After hearing from Police Capt. Chris DeHart and RedSpeed Field Project Engineer Randall Rhymes on the need and effectiveness of such an automated speeding enforcement system, even Commissioner Jamie Doss said he would support the city on this one.

“I still don’t like it, but I’ll support the city’s decision,” Doss said.

Doss said his main issue with RedSpeed’s system is it would ticket the owner of the vehicle — not necessarily the actual driver of the speeding car.

“So there’s going to be a lot of mad mamas and daddies,” Commissioner Wendy Davis said.

Other commissioners said that could actually help instill more responsibility in the teen drivers if they were getting pressure from their parents because of the $75 ticket.

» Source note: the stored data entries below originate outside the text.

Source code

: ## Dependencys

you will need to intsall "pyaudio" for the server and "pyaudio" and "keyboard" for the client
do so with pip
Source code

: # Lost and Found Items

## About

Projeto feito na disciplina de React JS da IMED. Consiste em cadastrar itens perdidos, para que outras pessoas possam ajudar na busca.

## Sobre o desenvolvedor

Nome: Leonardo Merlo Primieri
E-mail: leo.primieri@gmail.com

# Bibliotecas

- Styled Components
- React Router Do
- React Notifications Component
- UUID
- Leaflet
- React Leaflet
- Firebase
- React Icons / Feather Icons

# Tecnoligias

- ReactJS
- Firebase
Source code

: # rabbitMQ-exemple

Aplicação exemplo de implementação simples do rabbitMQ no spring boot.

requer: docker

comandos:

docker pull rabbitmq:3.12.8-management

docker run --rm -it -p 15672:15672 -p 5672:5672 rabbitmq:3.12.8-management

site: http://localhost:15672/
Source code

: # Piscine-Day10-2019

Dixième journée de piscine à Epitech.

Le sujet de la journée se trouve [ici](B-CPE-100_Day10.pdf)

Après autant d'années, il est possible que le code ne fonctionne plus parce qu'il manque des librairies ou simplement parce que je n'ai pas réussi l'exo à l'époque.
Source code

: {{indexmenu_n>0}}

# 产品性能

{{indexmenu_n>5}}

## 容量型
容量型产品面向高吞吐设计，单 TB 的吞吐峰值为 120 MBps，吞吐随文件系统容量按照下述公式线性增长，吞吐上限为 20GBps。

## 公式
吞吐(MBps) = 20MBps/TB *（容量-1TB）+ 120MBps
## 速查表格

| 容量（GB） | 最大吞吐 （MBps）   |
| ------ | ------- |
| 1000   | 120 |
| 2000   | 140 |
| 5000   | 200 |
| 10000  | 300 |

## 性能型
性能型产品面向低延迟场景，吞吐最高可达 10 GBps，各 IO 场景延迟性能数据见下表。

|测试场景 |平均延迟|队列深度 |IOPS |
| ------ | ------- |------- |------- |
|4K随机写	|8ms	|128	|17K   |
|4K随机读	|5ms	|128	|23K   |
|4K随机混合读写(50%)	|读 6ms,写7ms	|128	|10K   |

Doss also questioned the lack of consideration for personal circumstances that could have caused the driver to exceed the speed limit.

“Maybe there was a medical emergency or something,” he argued.

Rhymes — a former police chief in Pearson, Georgia — said there would be a 30-day warning period before tickets would be issued, with notices sent out to anyone caught going at least 11 miles per hour over the speed limit.

He said there also would be an administrative review for any tickets that might have had extenuating circumstances, such as Doss mentioned.

DeHart told commissioners his department has been working on the speeding issue on Veterans Memorial Highway in front of the school for several months.

“We continue our efforts to try to do more with less and still keep pressure on at the schools,” DeHart said. “We continue to have a shortage of manpower, so we have to think outside the box and this technology-based solution seems to be the answer.”

DeHart reiterated that during a survey done by RedSpeed last year, there were about 300 speeding violations in one day in the hour before school started and the hour after school let out.

“It will not only help with enforcement, but for security at the school since there will be a camera 24 hours a day,” DeHart added. “If there’s some sort of crisis at the school like an aggravated assault or a shooting or a large theft, we can go back and look at the footage.”

Rhymes pointed out that in Georgia cities where the cameras are already in operation, speeding violations have been cut in half after the 30-day warning period.

At an elementary school in Henry County, he said, there were 829 violations in one day. Those were reduced to 400 within the warning period and now they are down to 100 violations per day.

“We’re not looking at the financial side, but in slowing people down and getting them to pay attention,” Rhymes said.

The Rome City School Board had unanimously approved the cameras in November, but a few contract issues stalled the process.

Rhymes said RedSpeed would get 35% of all proceeds generated from the tickets. The rest would be put into the city’s public safety fund.

Once the contract with the city is approved, actual installation would still take two to three months, DeHart said.